▶ _Work item_
Copy out word for word the part of the listing below that starts with the line containing "около 4 часов" and ends with the line containing "Voir un exemple", keeping both of those lines. Leave the pictures out of your answer.

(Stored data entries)
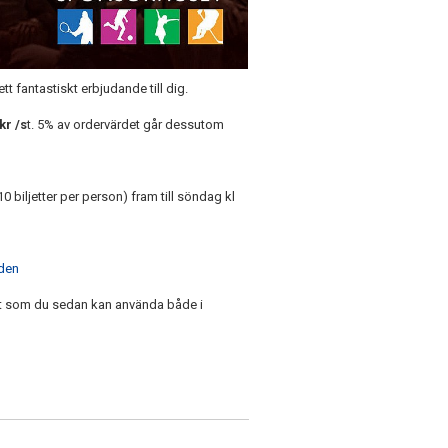
t fantastiskt erbjudande till dig.
kr /s
t. 5% av ordervärdet går dessutom
10 biljetter per person) fram till söndag kl
aden
rt som du sedan kan använda både i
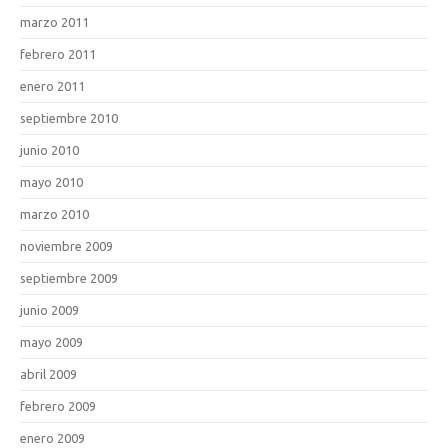
marzo 2011
febrero 2011
enero 2011
septiembre 2010
junio 2010
mayo 2010
marzo 2010
noviembre 2009
septiembre 2009
junio 2009
mayo 2009
abril 2009
febrero 2009
enero 2009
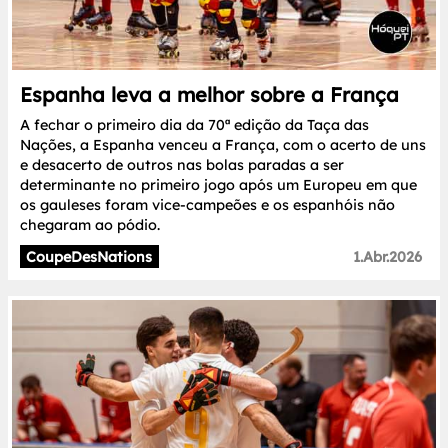
Espanha leva a melhor sobre a França
A fechar o primeiro dia da 70ª edição da Taça das
Nações, a Espanha venceu a França, com o acerto de uns
e desacerto de outros nas bolas paradas a ser
determinante no primeiro jogo após um Europeu em que
os gauleses foram vice-campeões e os espanhóis não
chegaram ao pódio.
CoupeDesNations
1.Abr.2026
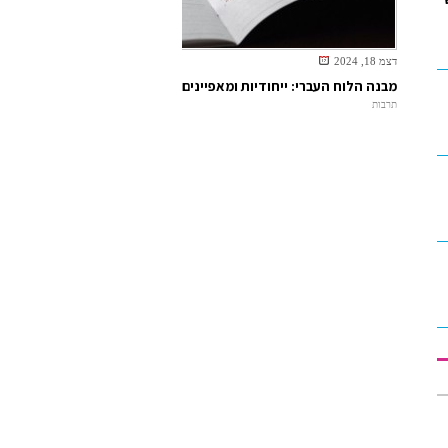
דצמ 18, 2024
מבנה הלוח העברי: ייחודיות ומאפיינים
תרבות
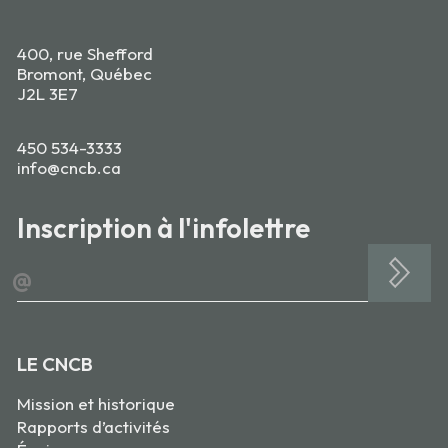
400, rue Shefford
Bromont, Québec
J2L 3E7
450 534-3333
info@cncb.ca
Inscription à l'infolettre
@
LE CNCB
Mission et historique
Rapports d’activités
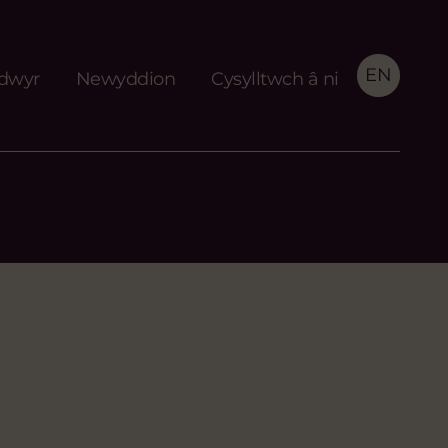
EN
idwyr
Newyddion
Cysylltwch â ni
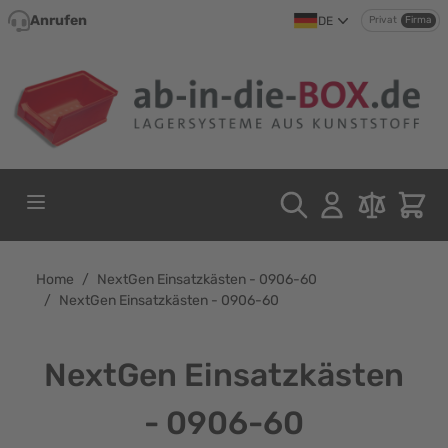
Direkt zum Inhalt
Anrufen
DE
Privat
Firma
Home
/
NextGen Einsatzkästen - 0906-60
/
NextGen Einsatzkästen - 0906-60
NextGen Einsatzkästen
- 0906-60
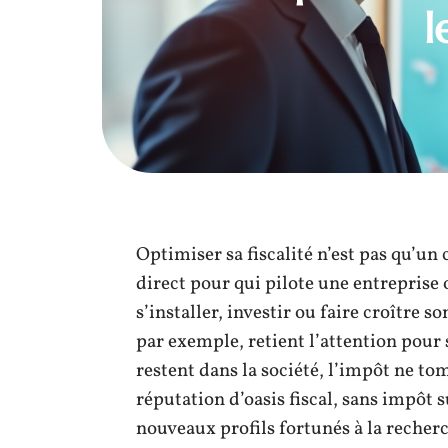
l
Optimiser sa fiscalité n’est pas qu’un 
direct pour qui pilote une entreprise 
s’installer, investir ou faire croître 
par exemple, retient l’attention pour 
restent dans la société, l’impôt ne to
réputation d’oasis fiscal, sans impôt s
nouveaux profils fortunés à la reche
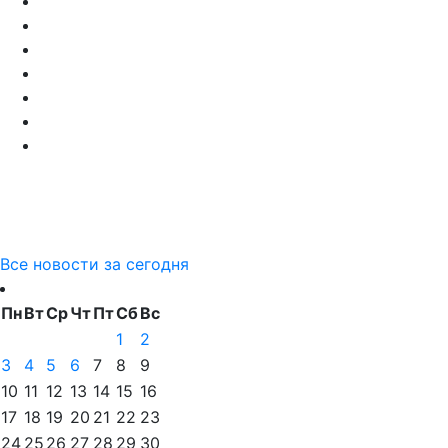
Все новости за сегодня
Пн
Вт
Ср
Чт
Пт
Сб
Вс
1
2
3
4
5
6
7
8
9
10
11
12
13
14
15
16
17
18
19
20
21
22
23
24
25
26
27
28
29
30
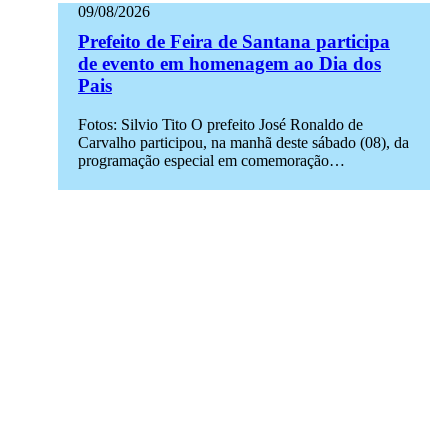
09/08/2026
Prefeito de Feira de Santana participa
de evento em homenagem ao Dia dos
Pais
Fotos: Silvio Tito O prefeito José Ronaldo de
Carvalho participou, na manhã deste sábado (08), da
programação especial em comemoração…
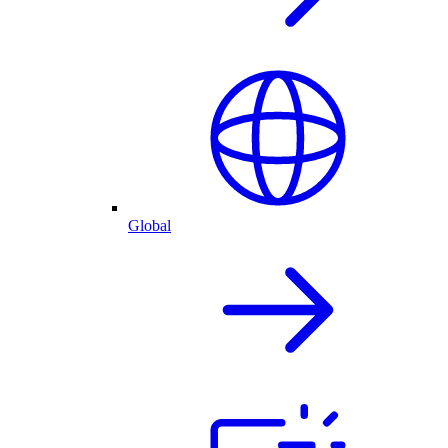
Global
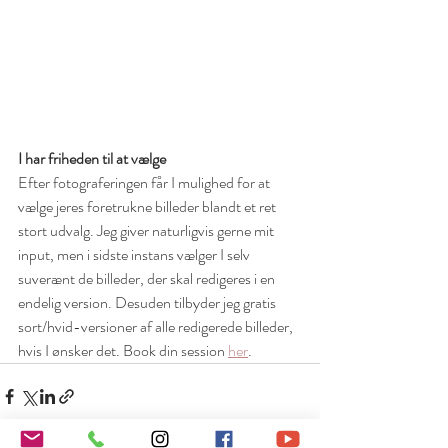
I har friheden til at vælge
Efter fotograferingen får I mulighed for at 
vælge jeres foretrukne billeder blandt et ret 
stort udvalg. Jeg giver naturligvis gerne mit 
input, men i sidste instans vælger I selv 
suverænt de billeder, der skal redigeres i en 
endelig version. Desuden tilbyder jeg gratis 
sort/hvid-versioner af alle redigerede billeder, 
hvis I ønsker det. Book din session 
her
.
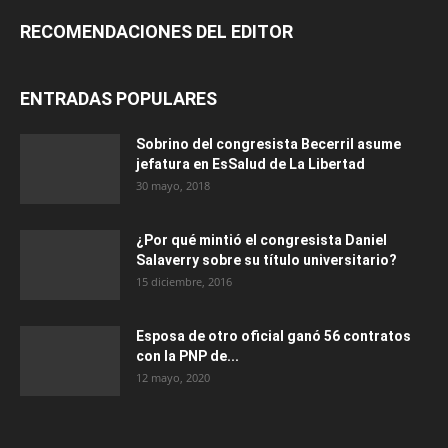
RECOMENDACIONES DEL EDITOR
ENTRADAS POPULARES
Sobrino del congresista Becerril asume
jefatura en EsSalud de La Libertad
30 mayo, 2018
¿Por qué mintió el congresista Daniel
Salaverry sobre su título universitario?
15 diciembre, 2016
Esposa de otro oficial ganó 56 contratos
con la PNP de...
12 mayo, 2020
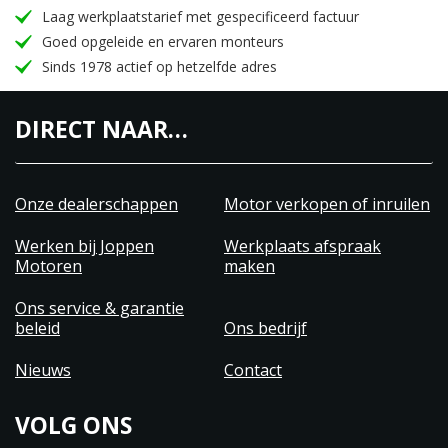
Laag werkplaatstarief met gespecificeerd factuur
Goed opgeleide en ervaren monteurs
Sinds 1978 actief op hetzelfde adres
DIRECT NAAR…
Onze dealerschappen
Motor verkopen of inruilen
Werken bij Joppen
Werkplaats afspraak
Motoren
maken
Ons service & garantie
beleid
Ons bedrijf
Nieuws
Contact
VOLG ONS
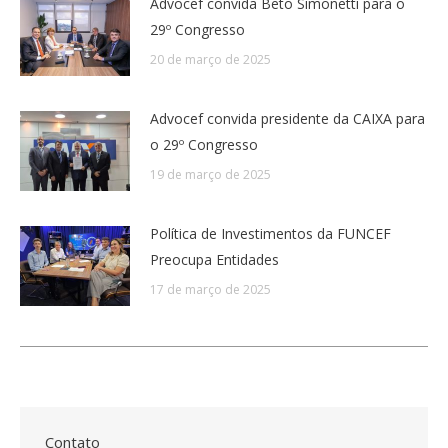
Advocef convida Beto Simonetti para o
29º Congresso
20 de março de 2025
Advocef convida presidente da CAIXA para
o 29º Congresso
19 de março de 2025
Política de Investimentos da FUNCEF
Preocupa Entidades
17 de março de 2025
Contato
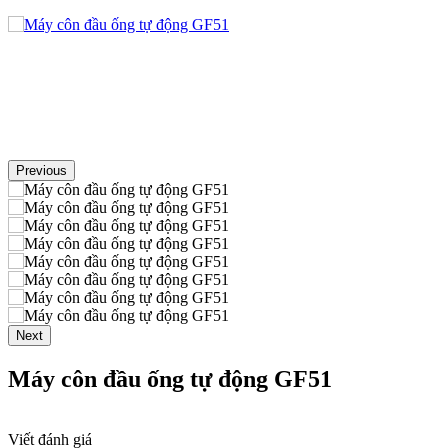
Previous
Next
Máy côn đầu ống tự động GF51
Viết đánh giá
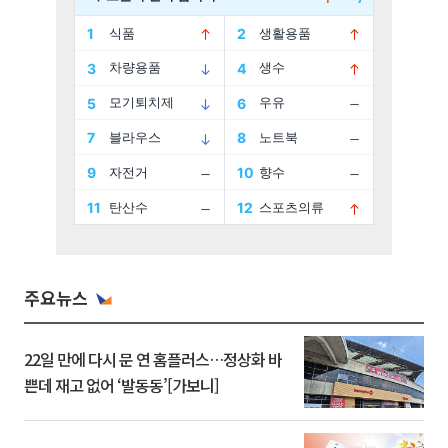
주요뉴스
22일 만에 다시 문 연 홈플러스…정상화 바
쁜데 재고 없어 ‘발동동’[가보니]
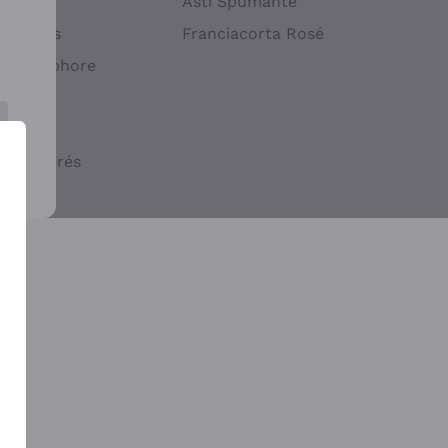
atif
Asti Spumante
ndigènes
Franciacorta Rosé
s en Amphore
iques
ogiques
cs macérés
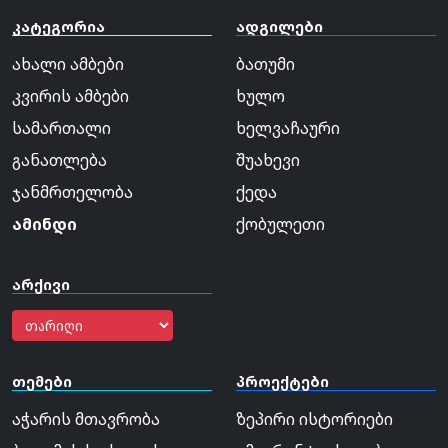
კატეგორია
ადგილები
ახალი ამბები
ბათუმი
კვირის ამბები
ხულო
სამართალი
ხელვაჩაური
განათლება
შუახევი
ჯანმრთელობა
ქედა
ამინდი
ქობულეთი
არქივი
თემები
პროექტები
აჭარის მთავრობა
ზეპირი ისტორიები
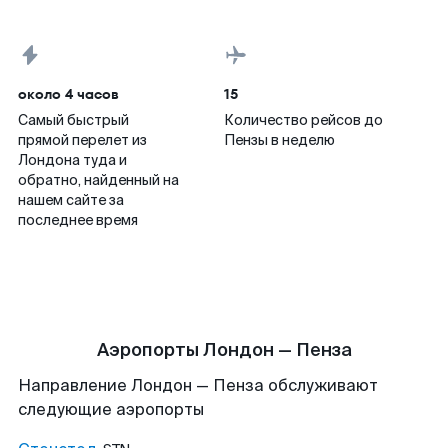
около 4 часов
15
Самый быстрый
Количество рейсов до
прямой перелет из
Пензы в неделю
Лондона туда и
обратно, найденный на
нашем сайте за
последнее время
Аэропорты Лондон — Пенза
Направление Лондон — Пенза обслуживают
следующие аэропорты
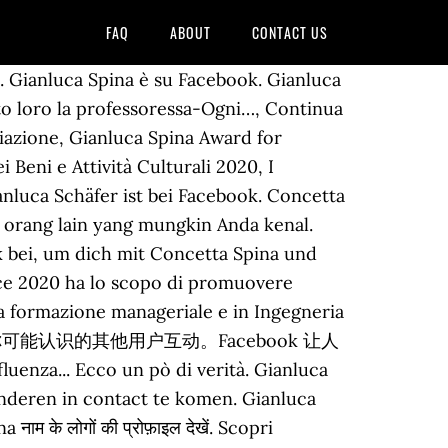
FAQ
ABOUT
CONTACT US
. Gianluca Spina è su Facebook. Gianluca
gato loro la professoressa-Ogni…, Continua
ciazione, Gianluca Spina Award for
Beni e Attività Culturali 2020, I
ianluca Schäfer ist bei Facebook. Concetta
 orang lain yang mungkin Anda kenal.
ok bei, um dich mit Concetta Spina und
nce 2020 ha lo scopo di promuovere
lla formazione manageriale e in Ingegneria
na 以及你可能认识的其他用户互动。Facebook 让人
.. Ecco un pò di verità. Gianluca
nderen in contact te komen. Gianluca
के लोगों की प्रोफ़ाइल देखें. Scopri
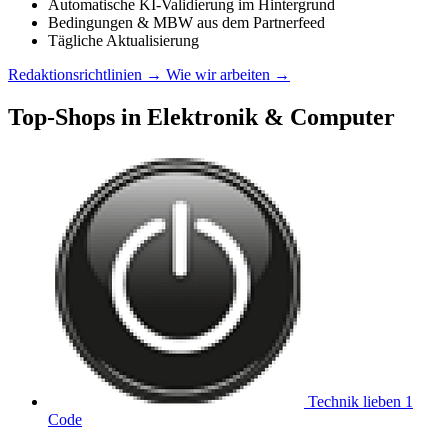
Automatische KI-Validierung im Hintergrund
Bedingungen & MBW aus dem Partnerfeed
Tägliche Aktualisierung
Redaktionsrichtlinien →
Wie wir arbeiten →
Top-Shops in Elektronik & Computer
Technik lieben
1
Code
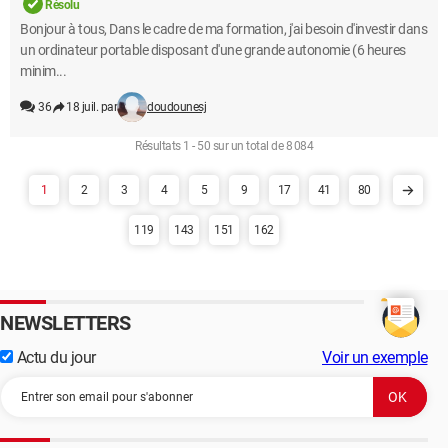
Résolu
Bonjour à tous, Dans le cadre de ma formation, j'ai besoin d'investir dans
un ordinateur portable disposant d'une grande autonomie (6 heures
minim...
36
18 juil. par
doudounesj
Résultats 1 - 50 sur un total de 8 084
1
2
3
4
5
9
17
41
80
119
143
151
162
NEWSLETTERS
Actu du jour
Voir un exemple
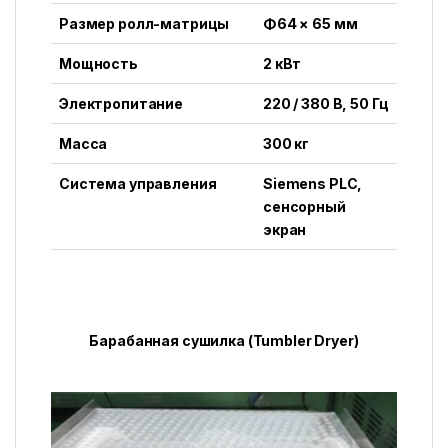
Размер ролл-матрицы
Φ64 × 65 мм
Мощность
2 кВт
Электропитание
220 / 380 В, 50 Гц
Масса
300 кг
Система управления
Siemens PLC,
сенсорный
экран
Барабанная сушилка (Tumbler Dryer)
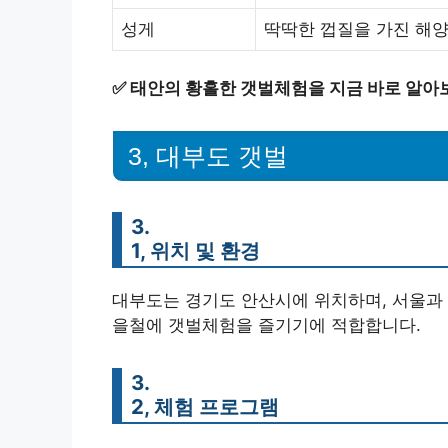
성게
딱딱한 껍질을 가진 해양
✅
태안의 황홀한 갯벌체험을 지금 바로 알아
3, 대부도 갯벌
3.
1, 위치 및 환경
대부도는 경기도 안산시에 위치하며, 서울과 
을철에 갯벌체험을 즐기기에 적합합니다.
3.
2, 체험 프로그램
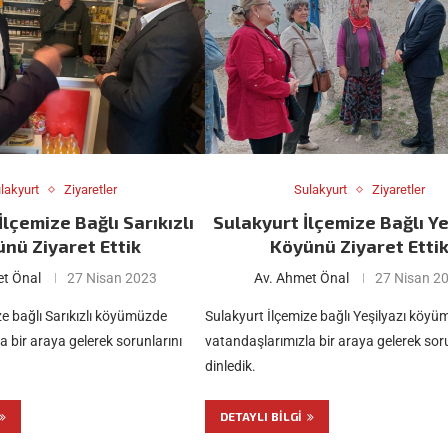
lakyurt
Ziyaretler
Sulakyurt
Ziyaretler
İlçemize Bağlı Sarıkızlı
Sulakyurt İlçemize Bağlı Ye
nü Ziyaret Ettik
Köyünü Ziyaret Etti
t Önal
27 Nisan 2023
Av. Ahmet Önal
27 Nisan 2
ze bağlı Sarıkızlı köyümüzde
Sulakyurt İlçemize bağlı Yeşilyazı köy
a bir araya gelerek sorunlarını
vatandaşlarımızla bir araya gelerek soru
dinledik.
DETAYLI BILGI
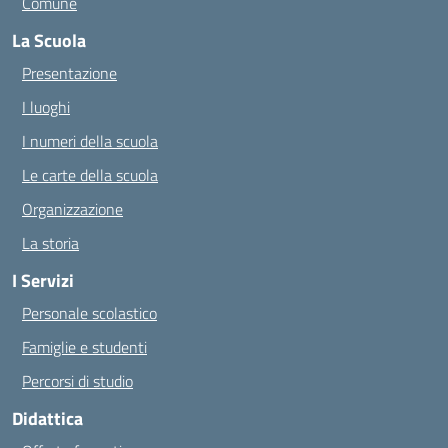
Comune
La Scuola
Presentazione
I luoghi
I numeri della scuola
Le carte della scuola
Organizzazione
La storia
I Servizi
Personale scolastico
Famiglie e studenti
Percorsi di studio
Didattica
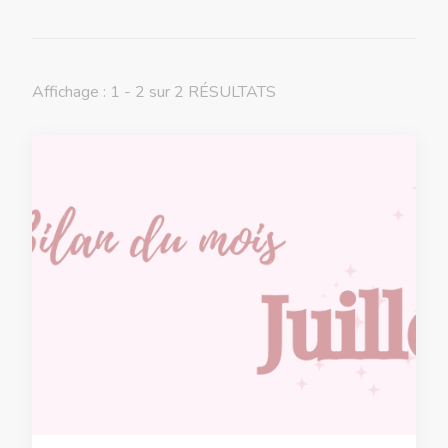
Affichage : 1 - 2 sur 2 RÉSULTATS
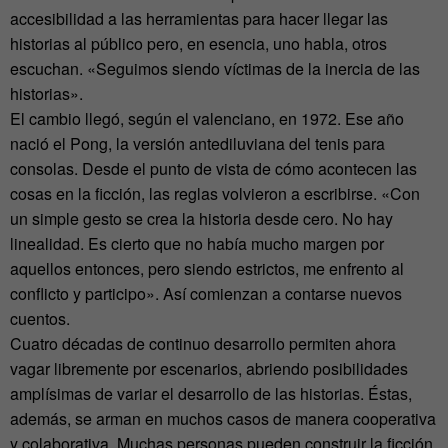
accesibilidad a las herramientas para hacer llegar las
historias al público pero, en esencia, uno habla, otros
escuchan. «Seguimos siendo víctimas de la inercia de las
historias».
El cambio llegó, según el valenciano, en 1972. Ese año
nació el Pong, la versión antediluviana del tenis para
consolas. Desde el punto de vista de cómo acontecen las
cosas en la ficción, las reglas volvieron a escribirse. «Con
un simple gesto se crea la historia desde cero. No hay
linealidad. Es cierto que no había mucho margen por
aquellos entonces, pero siendo estrictos, me enfrento al
conflicto y participo». Así comienzan a contarse nuevos
cuentos.
Cuatro décadas de continuo desarrollo permiten ahora
vagar libremente por escenarios, abriendo posibilidades
amplísimas de variar el desarrollo de las historias. Éstas,
además, se arman en muchos casos de manera cooperativa
y colaborativa. Muchas personas pueden construir la ficción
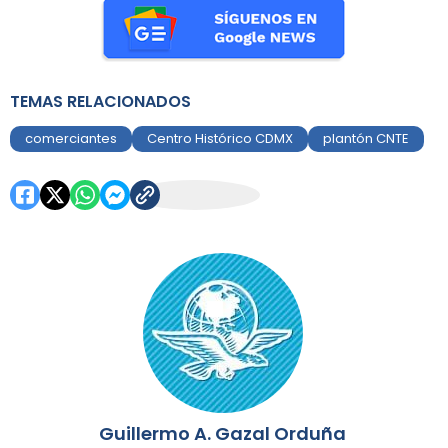
TEMAS RELACIONADOS
comerciantes
Centro Histórico CDMX
plantón CNTE
Guillermo A. Gazal Orduña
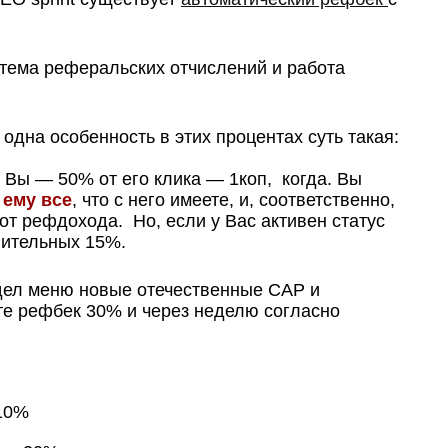
стема реферальских отчислений и работа
одна особенность в этих процентах суть такая:
 Вы — 50% от его клика — 1коп, когда. Вы
 ему все
, что с него имеете, и, соответственно,
 рефдохода. Но, если у Вас активен статус
нительных 15%.
дел меню новые отечественные САР и
те рефбек 30% и через неделю согласно
 10%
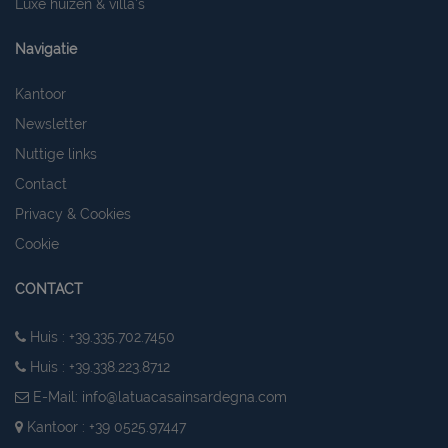
Luxe huizen & villa's
Navigatie
Kantoor
Newsletter
Nuttige links
Contact
Privacy & Cookies
Cookie
CONTACT
Huis : +39.335.702.7450
Huis : +39.338.223.8712
E-Mail:
info@latuacasainsardegna.com
Kantoor : +39 0525.97447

▶ _Response_
около 4 часов
15
Самый быстрый
Количество рейсов до
прямой перелет из
Пензы в неделю
Лондона туда и
обратно, найденный на
нашем сайте за
последнее время
Аэропорты Лондон — Пенза
Направление Лондон — Пенза обслуживают
следующие аэропорты
FAQ
ABOUT
CONTACT US
. Gianluca Spina è su Facebook. Gianluca
gato loro la professoressa-Ogni…, Continua
ciazione, Gianluca Spina Award for
Beni e Attività Culturali 2020, I
ianluca Schäfer ist bei Facebook. Concetta
 orang lain yang mungkin Anda kenal.
ok bei, um dich mit Concetta Spina und
nce 2020 ha lo scopo di promuovere
lla formazione manageriale e in Ingegneria
na 以及你可能认识的其他用户互动。Facebook 让人
.. Ecco un pò di verità. Gianluca
nderen in contact te komen. Gianluca
के लोगों की प्रोफ़ाइल देखें. Scopri
Automatische KI-Validierung im Hintergrund
Bedingungen & MBW aus dem Partnerfeed
Tägliche Aktualisierung
Redaktionsrichtlinien →
Wie wir arbeiten →
Top-Shops in Elektronik & Computer
Technik lieben
1
Code
Résolu
Bonjour à tous, Dans le cadre de ma formation, j'ai besoin d'investir dans
un ordinateur portable disposant d'une grande autonomie (6 heures
minim...
36
18 juil. par
doudounesj
Résultats 1 - 50 sur un total de 8 084
1
2
3
4
5
9
17
41
80
119
143
151
162
NEWSLETTERS
Actu du jour
Voir un exemple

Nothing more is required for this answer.